# substrate suggestion for peacocks/haps



## underwatergirl (Nov 26, 2012)

I've read pros/cons to lighter and darker colored substrates and was wondering if anybody could share personal results with Aulonocara Baenschi and Otopharynx lithobates? I currently have breeding pairs in my 55g with crushed coral/sand blend (but no BG yet so it's hard to tell, and without being able to compare, I don't know what will really set their color off). I'm not looking to change the 55, but working on the plans for an all male tank once the a Baenschi fry are grown and gone, keeping one of them for that tank. Looking for your experience on what color substrate looks best with certain color fish. I'm open to black if it doesn't wash out their color. White. Beige. Pink. Whatever.


----------



## vann59 (Jun 20, 2011)

People who use darker substrates report that the fish often darken their colors, not always a positive change. Pool filter sand is easy maintenance and the fish love it. It's usually light beige in color and works well for me.


----------



## slb.76 (Jul 30, 2012)

I love the look of pool filter sand, very natural looking, my cichlids love sifting through it, also like the way they move the sand around. Can't go wrong with the price, the ease of cleaning and maintenance. Good luck.


----------



## anthraxx4200 (Aug 16, 2012)

my lithos have gotten really dark (males) but then again i have crushed coral argonite sand and a black BG. either way all my africans much prefer sand to gravel, so really its up to what you want to look at. breeding litho's in a 55 may become problematic later on tho (mine seem a bit aggressive in a 6ft 125g) anyways just my opinion GL with it.


----------



## DanniGirl (Jan 25, 2007)

I've had many lithobates, flavescents and baenschi in the past. Honestly, I haven't noticed a direct correlation between fish coloration and substrate although some do swear by it. A downside to darker substrate (besides the cost), is that it shows everything.

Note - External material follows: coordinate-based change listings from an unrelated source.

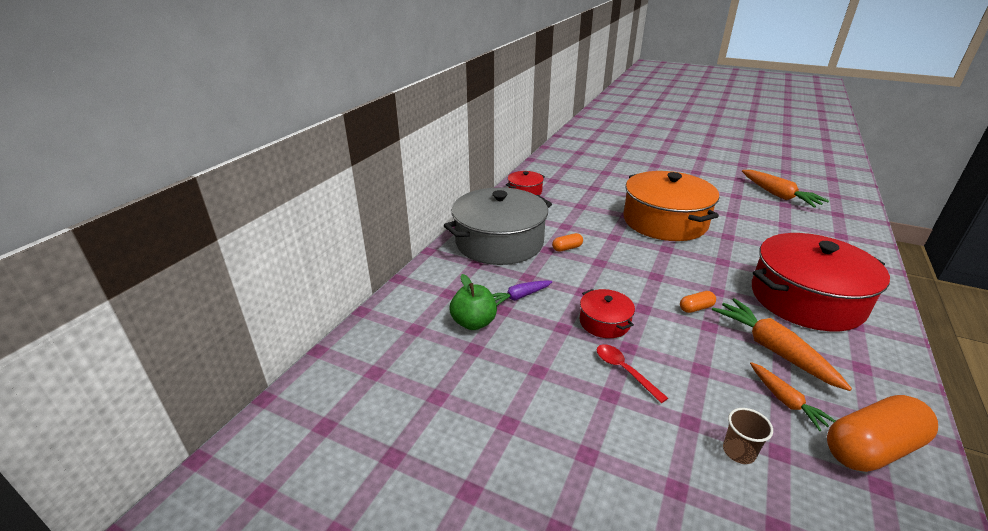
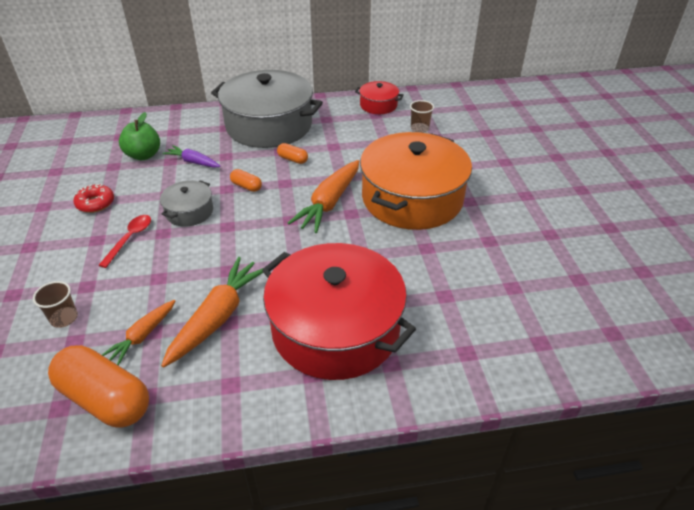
camera: 55 degrees right, 10 degrees up
red pot [580,289,635,338] -> grey pot [160,180,213,227]
orange capsule [680,291,716,313] -> orange capsule moved to [230,169,262,192]
orange carrot [742,170,829,208] -> orange carrot moved to [288,160,359,233]
none -> red donut [73,184,114,213]
none -> brown cup [410,100,434,133]

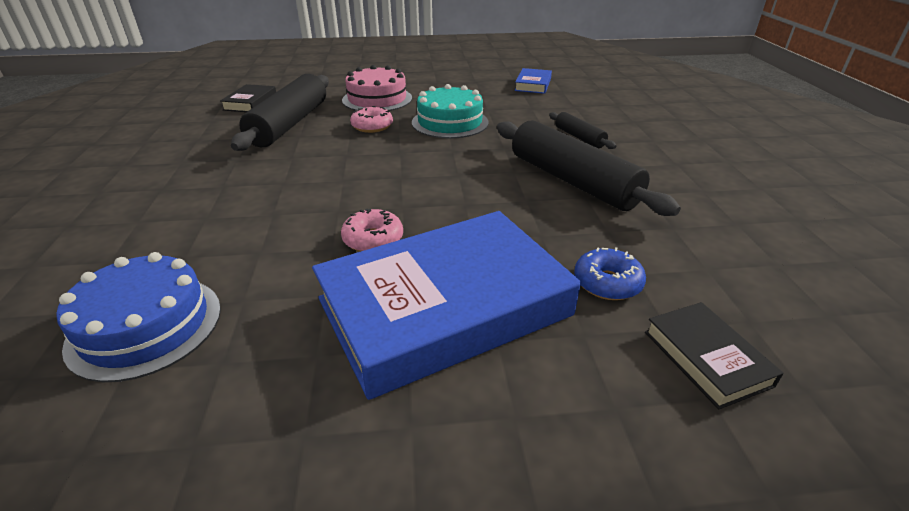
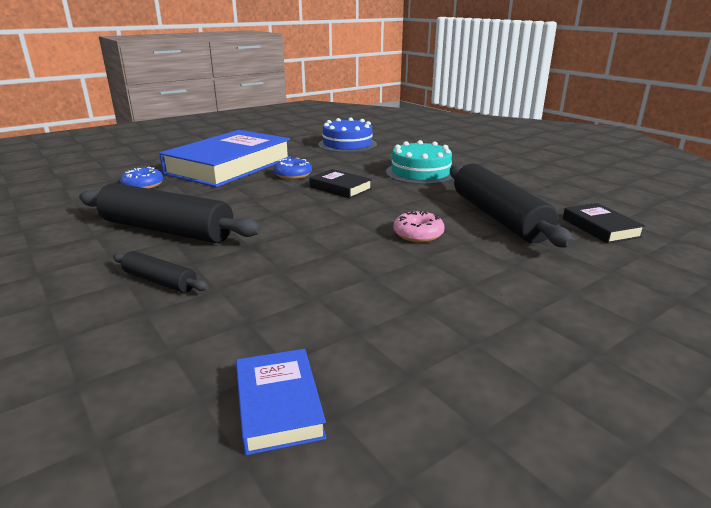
camera: 150 degrees right, 10 degrees down
pink donut [341,208,403,252] -> blue donut [274,158,312,179]
pink cake [342,65,412,111] -> none
turquoise cake [412,84,489,139] -> turquoise cake moved to [386,140,453,185]
black book [645,302,784,409] -> black book moved to [309,169,372,198]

If you think about it, black enhances anything lighter because it's dark pigment. A simple way to put it, the darker substrate absorbs the light which enhances the color of the fish. A lighter substrate will reflect color and light, consequently it appears to wash out the fish.

Baenschi against a lighter substrate









"Spilonotus Tanzania" (Liuli) against a lighter substrate


----------



## underwatergirl (Nov 26, 2012)

whoopsie, missed my own typo. Yes, it's a 45g currently running, and I'm only looking to add a few more of the a Baenschi once they reach 2" or so. Not trying to breed the others, even the lithobates. It's just when I purchased, I thought you HAD to have females with males, hence the 1 male to 3 female ratio. Well at least they're all quite happy, for now at least. With so many people swearing by pfs, that's probably what I'll do, and throw some cc in filter for buffering. And if the fish love it, that to me is more important than color choice. Thanks for the quick help.


----------



## DJRansome (Oct 29, 2005)

The fish love anything with the grain size of sand. I find haps and peacocks look great over black. I did have a leleupi that darkened his orange (to blend I assume) over black but was brilliant over white...but not the haps and peacocks that I have kept.


----------